Ma era quel brutto cane a preoccuparmi. I cani erano sempre un problema. Non mi hanno in simpatia e solitamente disapprovano quello che faccio ai loro padroni, anche perché non condivido con loro i pezzi migliori. Dovevo trovare il modo di aggirare il cane. Se Jaworski non usciva, dovevo essere io a entrare.
Passai tre volte in macchina davanti a casa sua, ma non mi venne nessuna idea. Mi serviva un colpo di fortuna, prima che il Passeggero Oscuro mi inducesse ad agire troppo in fretta. E proprio mentre il mio Caro Amico cominciava a sussurrarmi consigli imprudenti, la fortuna si mise dalla mia. Jaworski uscì di casa e salì sul suo malconcio pick-up Toyota rosso. Rallentai quanto possibile, mentre il suo veicolo si avviava verso Douglas Road. Svoltai e lo seguii.
Non avevo idea di come fare, non mi ero preparato. Non avevo una stanza sicura e un camice pulito. Avevo solo un rotolo di nastro adesivo e un coltello da filetto sotto il sedile. Dovevo passare perfettamente inosservato, ma non sapevo come. Detestavo l’improvvisazione, eppure stavolta non avevo scelta.

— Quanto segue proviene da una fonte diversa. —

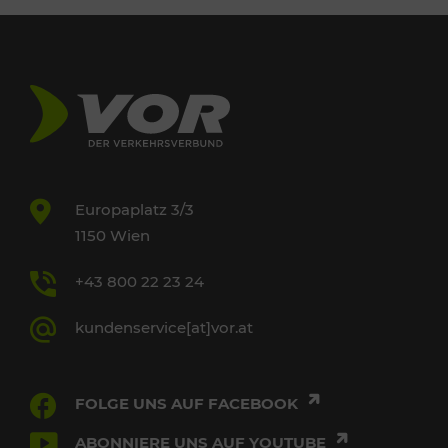
Europaplatz 3/3
1150 Wien
+43 800 22 23 24
kundenservice[at]vor.at
FOLGE UNS AUF FACEBOOK
ABONNIERE UNS AUF YOUTUBE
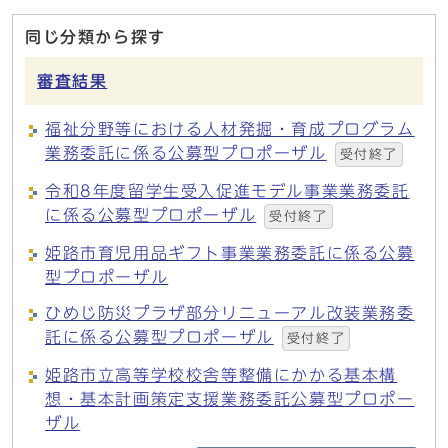
同じ分類から探す
審査結果
福祉分野等における人材発掘・育成プログラム
業務委託に係る公募型プロポーザル
受付終了
令和8年度留学生受入促進モデル事業業務委託
に係る公募型プロポーザル
受付終了
姫路市育児用品ギフト事業業務委託に係る公募
型プロポーザル
ひめじ防災プラザ部分リニューアル改装業務委
託に係る公募型プロポーザル
受付終了
姫路市立高等学校校舎等整備にかかる基本構
想・基本計画策定支援業務委託公募型プロポー
ザル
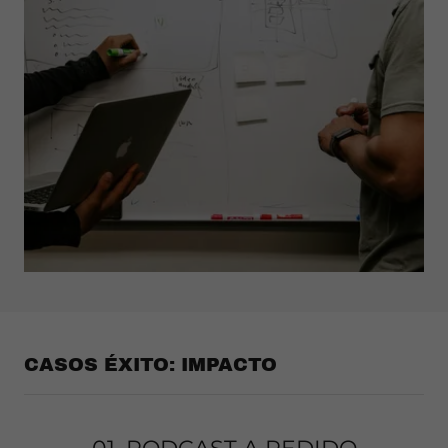
CASOS ÉXITO: IMPACTO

Ebbi di nuovo fortuna. Il traffico era scarso e Jaworski si dirigeva a sud, sulla Old Cutler Road. Dopo un chilometro e mezzo o giù di lì svoltò a sinistra, dalla parte del mare. Stava sorgendo una nuova zona residenziale, che avrebbe migliorato le nostre vite rimpiazzando alberi e animali con cemento e vecchietti del New Jersey. Jaworski andava piano tra le case in costruzione. Oltrepassò un campo da golf già pronto con le bandierine, mancava solo il prato, e si fermò quasi sulla riva. Lo scheletro di una grande schiera di condomini, non ancora finiti, si stagliava contro la luna. Spensi i fari e mi avvicinai a passo d’uomo, per vedere che cosa stesse combinando.

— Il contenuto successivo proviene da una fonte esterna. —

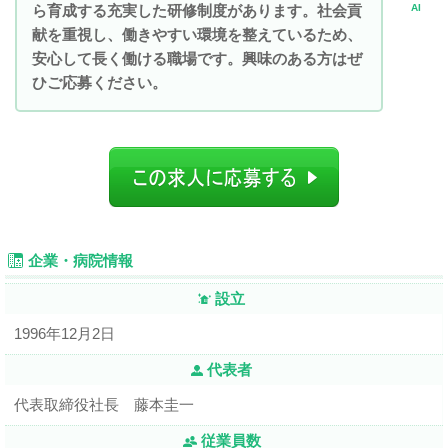
ら育成する充実した研修制度があります。社会貢
AI
献を重視し、働きやすい環境を整えているため、
安心して長く働ける職場です。興味のある方はぜ
ひご応募ください。
企業・病院情報
設立
1996年12月2日
代表者
代表取締役社長 藤本圭一
従業員数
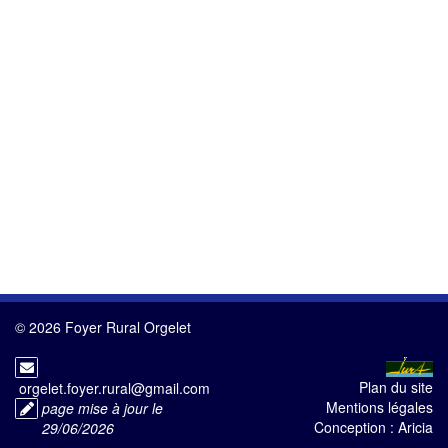
© 2026 Foyer Rural Orgelet
Plan du site
orgelet.foyer.rural@gmail.com
Mentions légales
page mise à jour le
Conception :
Aricia
29/06/2026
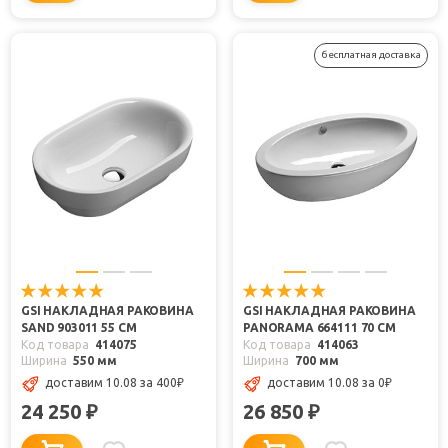
бесплатная доставка
GSI НАКЛАДНАЯ РАКОВИНА
GSI НАКЛАДНАЯ РАКОВИНА
SAND 903011 55 СМ
PANORAMA 664111 70 СМ
Код товара
414075
Код товара
414063
Ширина
550 мм
Ширина
700 мм
доставим 10.08
за 400
₽
доставим 10.08
за 0
₽
24 250
26 850
₽
₽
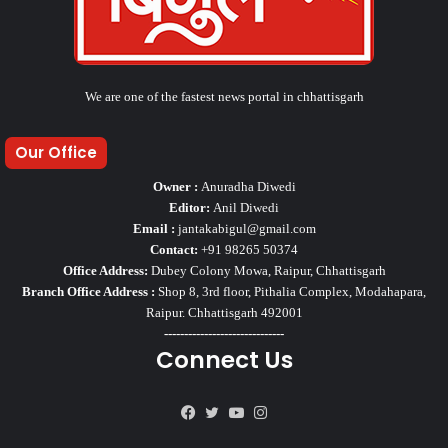
We are one of the fastest news portal in chhattisgarh
Our Office
Owner :
Anuradha Diwedi
Editor:
Anil Diwedi
Email :
jantakabigul@gmail.com
Contact:
+91 98265 50374
Office Address:
Dubey Colony Mowa, Raipur, Chhattisgarh
Branch Office Address :
Shop 8, 3rd floor, Pithalia Complex, Modahapara,
Raipur. Chhattisgarh 492001
------------------------------
Connect Us
Facebook
Twitter
YouTube
Instagram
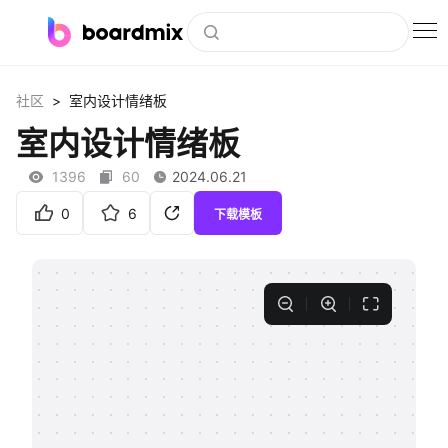
博思白板
>
社区
室内设计情绪板
社区资源
室内设计情绪板
下载
1396
60
2024.06.21
会员
0
6
下载模板
企业服务
私有化部署
客户案例
支持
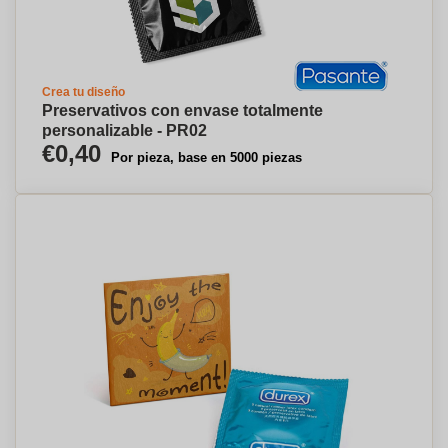
Crea tu diseño
Preservativos con envase totalmente
personalizable - PR02
€0,40
Por pieza, base en 5000 piezas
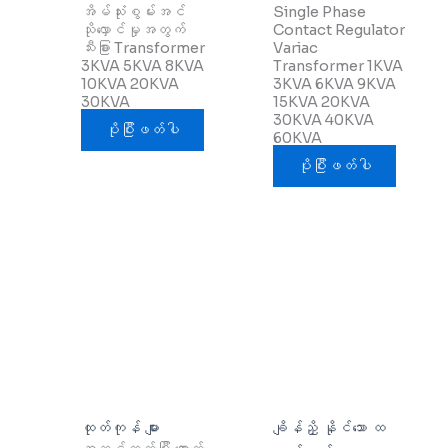
အိမ်သုံးစွမ်းအင်
Single Phase
သိုလှောင်မှုအတွက်
Contact Regulator
သီးခြား Transformer
Variac
3KVA 5KVA 8KVA
Transformer 1KVA
10KVA 20KVA
3KVA 6KVA 9KVA
30KVA
15KVA 20KVA
30KVA 40KVA
ပိုပြီးဖတ်ပါ
60KVA
ပိုပြီးဖတ်ပါ
ထုတ်ကုန် များ
ချိန်ညှိ နိုင်သော ထ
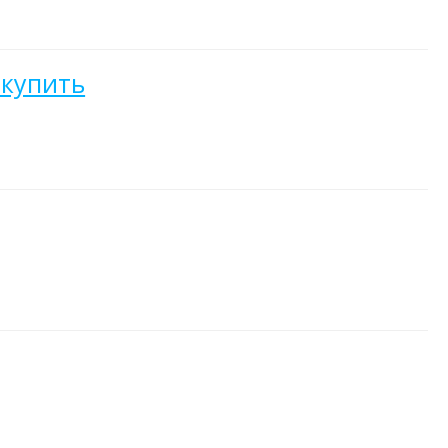
 купить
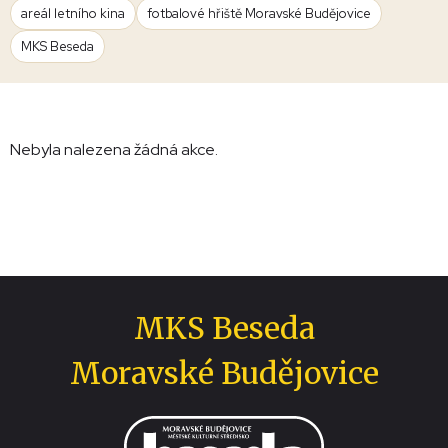
areál letního kina
fotbalové hřiště Moravské Budějovice
MKS Beseda
Nebyla nalezena žádná akce.
MKS Beseda
Moravské Budějovice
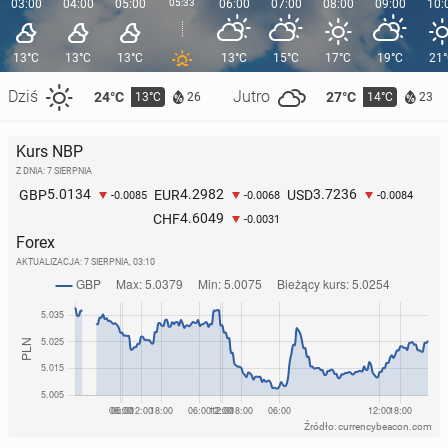
03:00
04:00
05:00
05:33
06:00
07:00
08:00
09:00
10:
13°C
13°C
13°C
13°C
15°C
17°C
19°C
21
Dziś
Jutro
24°C
27°C
13°C
14°C
26
23
Kurs NBP
Z DNIA: 7 SIERPNIA
5.0134
4.2982
3.7236
GBP
EUR
USD
-0.0085
-0.0068
-0.0084
4.6049
CHF
-0.0031
Forex
AKTUALIZACJA:
7 SIERPNIA, 03:10
Źródło: currencybeacon.com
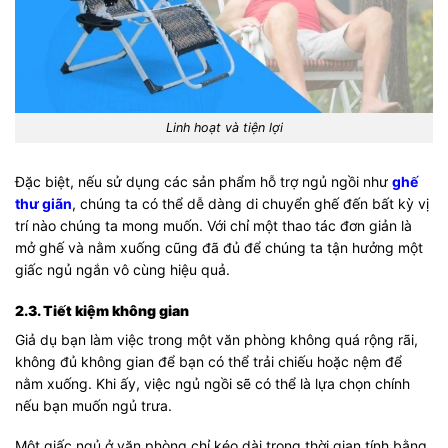
Linh hoạt và tiện lợi
Đặc biệt, nếu sử dụng các sản phẩm hỗ trợ ngủ ngồi như
ghế
thư giãn
, chúng ta có thể dễ dàng di chuyển ghế đến bất kỳ vị
trí nào chúng ta mong muốn. Với chỉ một thao tác đơn giản là
mở ghế và nằm xuống cũng đã đủ để chúng ta tận hưởng một
giấc ngủ ngắn vô cùng hiệu quả.
2.3. Tiết kiệm không gian
Giả dụ bạn làm việc trong một văn phòng không quá rộng rãi,
không đủ không gian để bạn có thể trải chiếu hoặc nệm để
nằm xuống. Khi ấy, việc ngủ ngồi sẽ có thể là lựa chọn chính
nếu bạn muốn ngủ trưa.
Một giấc ngủ ở văn phòng chỉ kéo dài trong thời gian tính bằng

Jaworski parcheggiò davanti ai futuri condomini, vicino a un mucchio di sabbia, e scese dal veicolo. Si guardò intorno per un istante, mentre io mi fermavo sul ciglio della strada e spegnevo il motore. Jaworski si voltò verso i condomini, poi verso la strada che proseguiva verso il mare. Parve soddisfatto ed entrò nell’edificio. Ero quasi certo che stesse controllando che non ci fossero guardie. Io stavo facendo lo stesso. Mi augurai che avesse fatto bene i compiti. Molto spesso, in questi casi, c’è una guardia che fa il giro da un cantiere all’altro, a bordo di un veicolo da golf. È un modo di risparmiare. E, dopotutto, questa è Miami: una certa percentuale del budget, in ogni progetto, corrisponde alla quantità di materiali che abitualmente sparisce dai cantieri. Jaworski aveva tutta l’aria di voler aiutare l’impresa a raggiungere la sua quota.